Case Information
*1 UNITED STATES DISTRICT COURT FOR THE EASTERN DISTRICT OF CALIFORNIA ERNESTO LIMON, an individual, on No. 1:18-cv-01689-SKO behalf of himself and others similarly
situated,
Plaintiff, ORDER DENYING DEFENDANT’S MOTION FOR SUMMARY JUDGMENT OR, v. IN THE ALTERNATIVE, PARTIAL SUMMARY JUDGMENT CIRCLE K STORES INC., and DOES 1
through 50, inclusive, (Doc. 27)
Defendants.
This matter is before the Court on Defendant Circle K Stores, Inc. (“Circle K”)’s motion for summary judgment or, in the alternative, partial summary judgment, filed November 20, 2019. (Doc. 27.) Plaintiff Ernesto Limon filed his opposition to the motion on December 4, 2019 (Doc. 33), and Circle K filed its reply on December 11, 2019. (Doc. 34.) The Court reviewed the parties’ papers and all supporting material and found the matter suitable for decision without oral argument pursuant to Local Rule 230(g). The hearing set for December 18, 2019, was therefore vacated. (Doc. 35.)

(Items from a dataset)
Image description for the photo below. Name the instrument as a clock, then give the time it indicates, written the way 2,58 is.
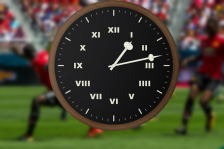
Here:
1,13
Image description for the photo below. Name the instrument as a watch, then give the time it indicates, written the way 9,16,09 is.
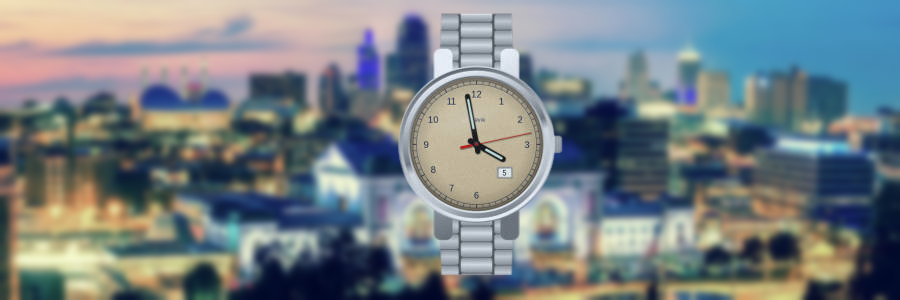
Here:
3,58,13
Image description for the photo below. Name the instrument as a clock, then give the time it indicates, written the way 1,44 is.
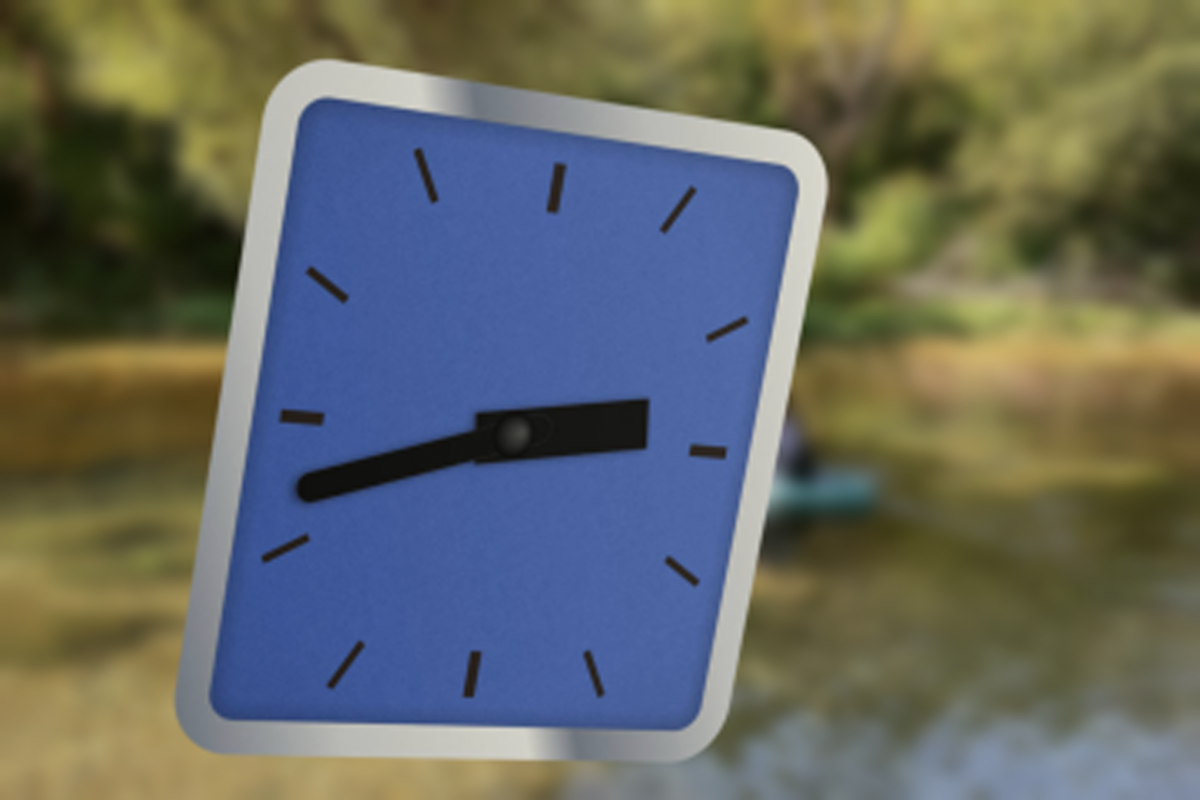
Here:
2,42
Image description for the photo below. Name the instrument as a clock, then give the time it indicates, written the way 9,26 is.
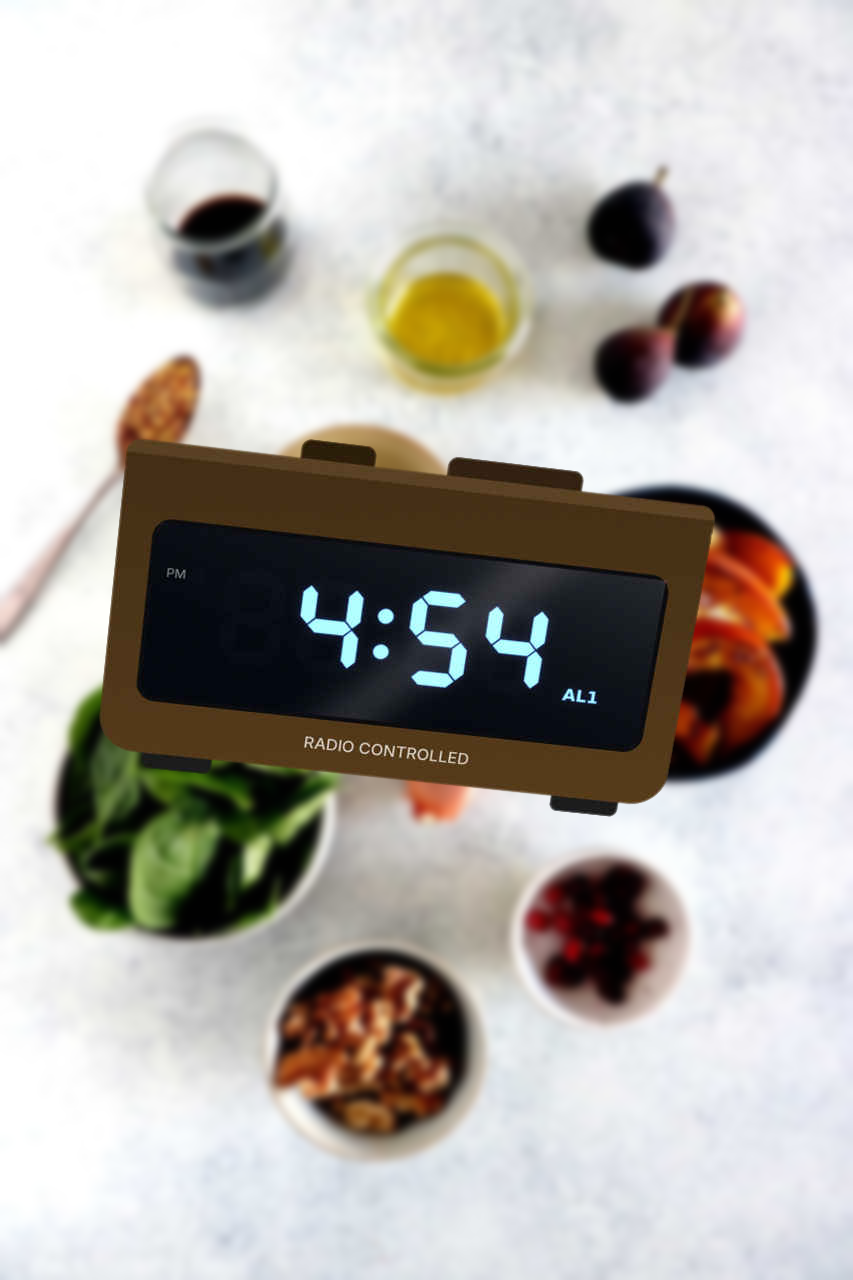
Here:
4,54
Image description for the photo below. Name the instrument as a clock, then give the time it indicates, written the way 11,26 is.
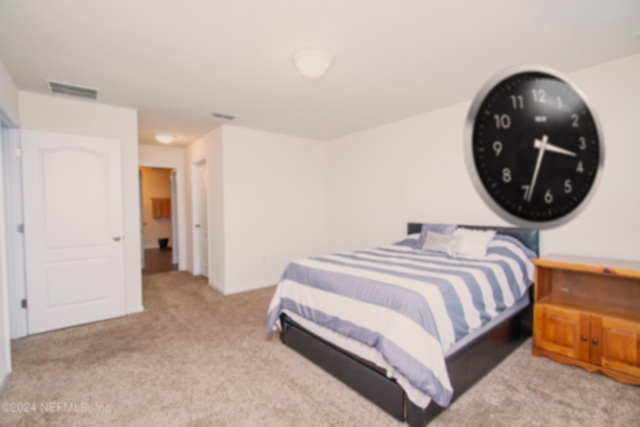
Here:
3,34
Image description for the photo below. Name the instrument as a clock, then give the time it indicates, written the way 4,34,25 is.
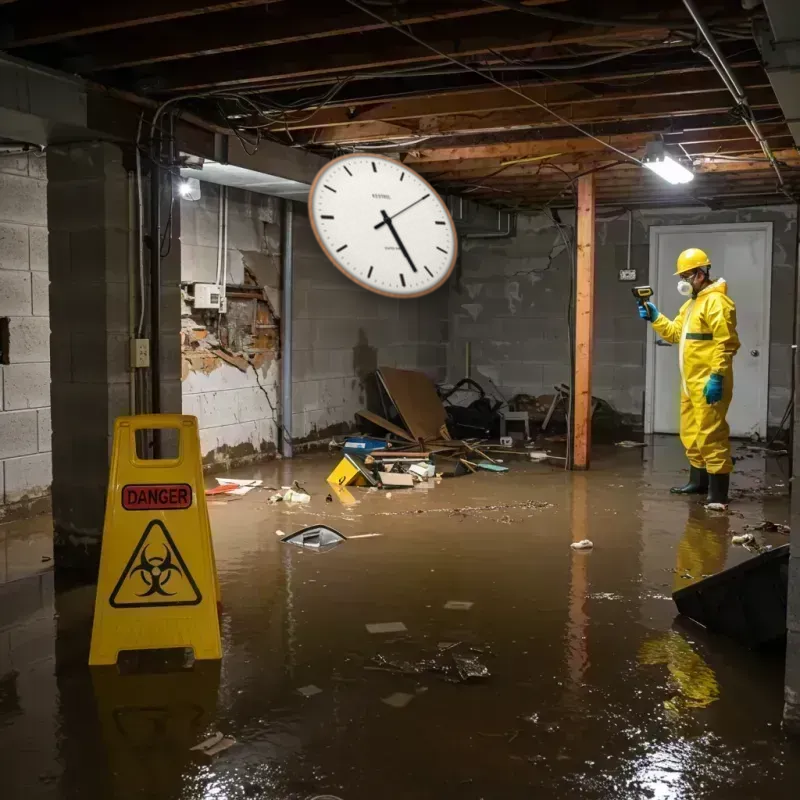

Exercise aim:
Answer these questions from the court order.
(a) On what date did Circle K file its motion for summary judgment?
(b) On what date did Circle K file its reply?
(c) Under which local rule did the Court find the matter suitable for decision without oral argument?
The records aren't needed for anything here.

Written answer:
(a) November 20, 2019
(b) December 11, 2019
(c) Local Rule 230(g)